▶ TASK OBJECTIVE
Carry on the passage about breaking the Enigma cipher, starting after its final sentence.

▶ GIVEN TEXT

━━━━━━━━

Helped by its closer links to the German engineering industry, the Poles managed to reconstruct an Enigma machine, complete with internal wiring, and to read the Wehrmacht's messages between 1933 and 1938. With German invasion imminent in 1939, the Poles opted to share their secrets with the British. Britain's Government Code and Cipher School (GC&CS) at Bletchley Park, Buckinghamshire, became the centre for Allied efforts to keep up with dramatic war-induced changes in Enigma output. A host of top mathematicians and general problem-solvers was recruited, and a bank of early computers, known as 'bombes', was built to work out the vast number of permutations in Enigma settings. The Germans were convinced that Enigma output could not be broken, so they used the machine for all sorts of communications – on the battlefield, at sea, in the sky and, significantly, within its secret services. The British described any intelligence gained from Enigma as 'Ultra', and considered it top secret.

━━━━━━━━

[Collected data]
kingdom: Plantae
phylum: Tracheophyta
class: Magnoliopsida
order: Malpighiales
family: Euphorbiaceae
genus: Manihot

━━━━━━━━

▶ TASK OUTPUT
Source C:

In February 1942 the Germans hit back by introducing a new fourth wheel (multiplying the number of settings another 26 times) into their Naval Enigma machines. The resulting 'net' was known to the Germans as 'Triton' and to the British as 'Shark'. For almost a year Bletchley could make no inroads into Shark, and Allied losses in the Atlantic again increased alarmingly. In December 1942 Shark was broken, but German innovations meant that the Allies had to wait until August the following year before Naval Enigma was regularly read again. By then the Americans were active combatants, providing much-needed computer power to Bletchley.

Source A:

Bletchley's resources were concentrated on breaking Enigma codes used by German U-boats in this sphere of war. If the Allies could find out in advance where U-boats were hunting, they could direct their ships, carrying crucial supplies from North America, away from these danger zones.

Source B:

It soon became clear that the best way of keeping up with rapid changes in ciphers and related technology was to capture Enigma machines and code-books on board German vessels.

A breakthrough came in March 1941, however, when the German trawler Krebs was captured off Norway, complete with two Enigma machines and the Naval Enigma settings list for the previous month. This allowed German

Naval Enigma to be read, albeit with some delay, in April, by codebreakers at Bletchley.

The capture of the supply ship Gedania and weather ship Lauenburg in June yielded codebooks for the following month, and opened the way to the reading of Naval Enigma almost concurrently with events.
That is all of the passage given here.